Crédit photo : Christian Lue
Il est temps de maîtriser les marchés secondaires de billetterie ? Une coalition du secteur du direct exige une action réglementaire de l’UE pour lutter contre les « abus de revente de billets » sur des plateformes telles que Viagogo et StubHub International.
La coalition qui porte bien son nom, la Face-value European Alliance for Ticketing (FEAT), a appelé aujourd’hui à une amélioration des réglementations en matière de revente de billets dans une lettre ouverte. Et cette lettre est parvenue à Michael McGrath, le commissaire européen à la protection des consommateurs qui a lancé 2026 en identifier la loi sur l’équité numérique (DFA) en préparation comme domaine d’intervention clé.
Capitalisant sur ce point, FEAT, dans sa lettre et son communiqué, a décrit les protections actuelles en matière de billetterie comme inadéquates et a plaidé en faveur de « règles de retrait plus rapides et facilement applicables » dans le cadre du DFA concernant les listes de billets d’événements « illégales ».
Tel qu’utilisé ici, « illégal » fait référence aux annonces de faux billets ainsi que billets spéculatifs vendus avant la mise en vente officielle, en plus des annonces qui « enfreignent autrement les termes et conditions d’entrée du promoteur ».
D’après la façon dont FEAT raconte l’histoire, les plateformes elles-mêmes ont « souvent ignoré » les plaintes formelles concernant ces inscriptions présumées frauduleuses, qui n’ont pas non plus réussi à susciter de suivi concret de la part des régulateurs.

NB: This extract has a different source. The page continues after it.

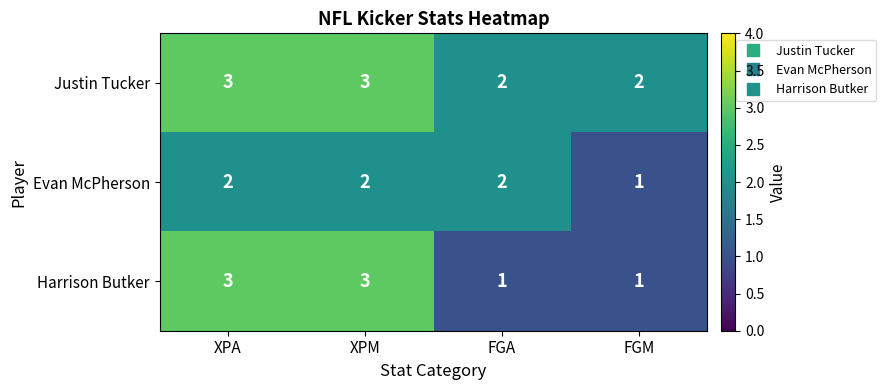

True or false: Justin Tucker has a value of 1 at FGA.

False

“Une enquête récente auprès des membres de FEAT a révélé qu’ils avaient signalé 296 inscriptions, couvrant près de 1 000 billets, sur des sites Web non autorisés – avec une seule réponse. Après avoir transmis vingt plaintes distinctes aux régulateurs, seule une poignée de réponses ont été reçues, des mois après les concerts”, a écrit FEAT, qui a évoqué les signataires de la lettre, dont Rammstein, Stuart Camp, le directeur d’Ed Sheeran, et le Big Day Out Festival d’Irlande.
“Nous avons besoin de règles de retrait plus rapides et facilement applicables ; sinon, les organisateurs d’événements resteront dans une situation pire qu’avant le DSA (Loi sur les services numériques) a été conçu, car ils consacrent du temps et des ressources à une bureaucratie infructueuse », a poursuivi l’entité.

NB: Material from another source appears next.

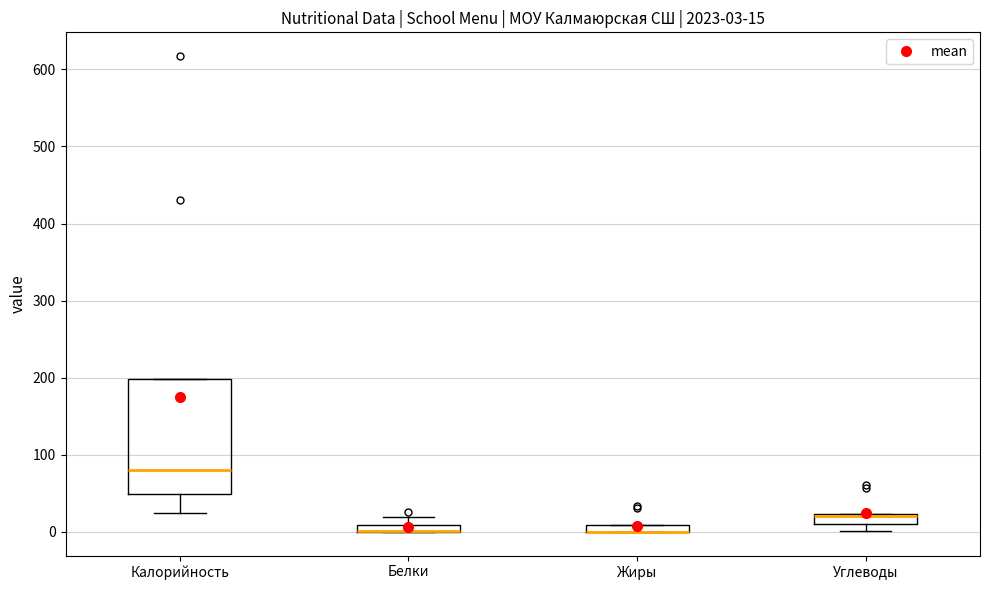

Comparing the boxes themselves (not the whiskers), which one is the tallest?

Калорийность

Compte tenu en particulier de l’affinité de l’UE pour l’action réglementaire – de examiner les rachats proposés à émettre amendes massives et bien d’autres entre les deux – il vaudra la peine de suivre la réponse de la Commission à partir d’ici.
En outre, l’appel à une répression de la revente au sein de l’UE est arrivé dans un contexte peu favorable aux plateformes de billetterie. Le principal de ces derniers est, bien entendu, Ticketmaster de Live Nation, qui est aux prises avec des contestations judiciaires en les États et le Royaume-Uni.

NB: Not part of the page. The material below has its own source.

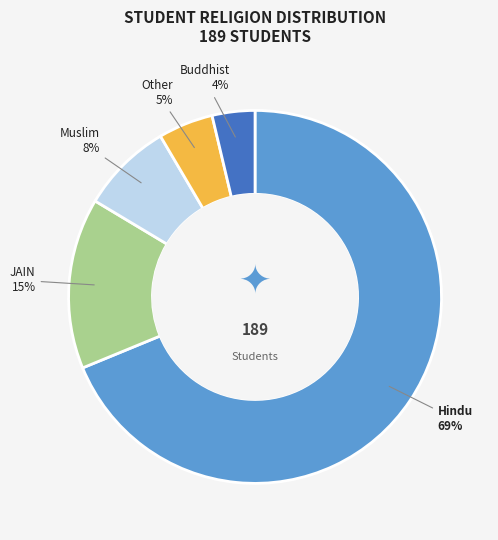

To the nearest percent, what is the difference between the Other and Buddhist slice percentages?

1%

Cela nous amène peut-être à l’élément (ou à l’absence d’élément) le plus remarquable de la lettre de FEAT et du communiqué correspondant : l’absence flagrante de Ticketmaster.
Ce n’est guère un étranger à la critiquele principal acteur de la billetterie est mentionné au total zéro fois dans le texte, ce qui frappe assez durement des sociétés comme Viagogo, StubHub International, Gigsberg et Ticombo.
(L’un des coups durs : une déclaration de Claire Turnham, la fondatrice de « Victim of Viagogo », dénonçant « l’abus de billets à l’échelle industrielle. »)
“Depuis des années, les exploitants de plateformes aux modèles commerciaux injustes et nuisibles profitent de nos fans et de nos clients”, a résumé Christof Huber, président de l’Association européenne des festivals (YOUROPE).
“Pourtant, nous n’avons pas les outils à notre disposition pour affronter Viagogo and Co. comme nous le souhaiterions. En tant que représentant des festivals à travers le continent, YOUROPE appelle la Commission européenne à agir dans l’intérêt de ceux qui garantissent des millions de recettes fiscales honnêtes et travaillent pour des milliers de professionnels de la création et d’artistes”, a conclu Huber.